Drivers identified by Rosenblatt
- A broad hardware refresh cycle that is displacing older Cisco firewall systems.
- Greater uptake of SASE - Secure Access Service Edge - solutions that are often paired with firewall refresh projects.
- Aggressive sales execution in the fourth quarter that Rosenblatt believes is boosting bookings and billings.
Rosenblatt also pointed to tax policy as a potential near-term tailwind. The firm highlighted a 100 percent first-year depreciation benefit under OBBB as a factor that could accelerate purchases by improving the immediate tax treatment of capital investments.
Timing, price context and upside
Fortinet is scheduled to report fourth-quarter 2025 results after the market closes on February 5, 2026. Rosenblatt noted that with the stock trading at $82.08 at the time of its note, its new $100 target implies about 22 percent upside from current levels.
Other analyst views
Analyst coverage ahead of the earnings report is varied. Cantor Fitzgerald continues to carry a Neutral rating with an $87 price target, citing mixed signals in the market despite some improvement in Fortinet-specific checks. TD Cowen has also turned more positive, upgrading Fortinet to Buy with a $100 target and referencing stable channel checks and upside potential to fourth-quarter billings and revenue estimates. Truist Securities remains constructive with a Buy rating but has trimmed its price target to $88, noting that Fortinet's service revenue growth in the third quarter was 12.7 percent year-over-year, a pace the firm described as slightly below expectations.
Product developments
Fortinet recently updated its FortiCNAPP cloud security platform to include integrated risk analysis capabilities. The announced enhancements extend the platform's coverage to include network security posture assessments, data security management, and runtime validation functions. Fortinet framed these improvements as part of its ongoing focus on expanding cloud security offerings.
Investor outlook
With the earnings release approaching, investors are watching for confirmation of the reseller trends Rosenblatt reported and for evidence that the company can translate demand into better-than-expected billings, revenue, and margin performance in fourth-quarter results. Rosenblatt described the setup as "compelling for a 4Q beat-and-raise," while other brokerages supply a range of scenarios from mixed to cautiously optimistic.
Key points
- Rosenblatt raised its Fortinet price target to $100 from $85 and upgraded the rating to Buy after reseller channel checks signaled stronger demand.

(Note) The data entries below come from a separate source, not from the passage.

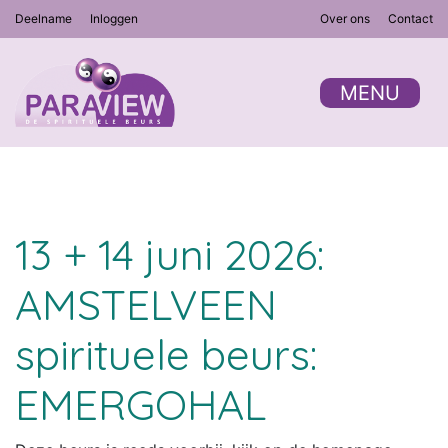
Deelname
Inloggen
Over ons
Contact
MENU
13 + 14 juni 2026:
AMSTELVEEN
spirituele beurs:
EMERGOHAL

- The firm cited a hardware refresh cycle, SASE adoption linked to firewall refreshes, and aggressive fourth-quarter sales execution as primary momentum drivers; tax incentives under OBBB were also noted.
- Other analysts offer a spectrum of views - from Cantor Fitzgerald's Neutral $87 target to TD Cowen's Buy at $100 and Truist's Buy with an $88 target - reflecting differing interpretations of channel signals and revenue trajectories.
Risks and uncertainties
- Channel feedback may not fully translate into company-level results - actual billings and revenue could diverge from reseller reports, impacting reported financials and investor expectations.
- Service revenue growth has shown variability - Truist noted that third-quarter service revenue growth of 12.7 percent year-over-year was slightly below expectations, which could be a drag on overall revenue momentum.
- Analyst estimates and price targets vary, indicating uncertainty in how market demand and execution will affect Fortinet's near-term financials and valuation.
Conclusion
Rosenblatt's upgrade and higher target reflect positive signals from channel partners and a view that Fortinet is well positioned to benefit from network hardware refreshes, SASE adoption, and favorable tax treatment of capital expenditures. With the company set to report fourth-quarter 2025 results on February 5, 2026, investors and analysts will be closely monitoring whether the reported numbers validate the reseller checks and justify the revised outlooks and targets from multiple brokerages.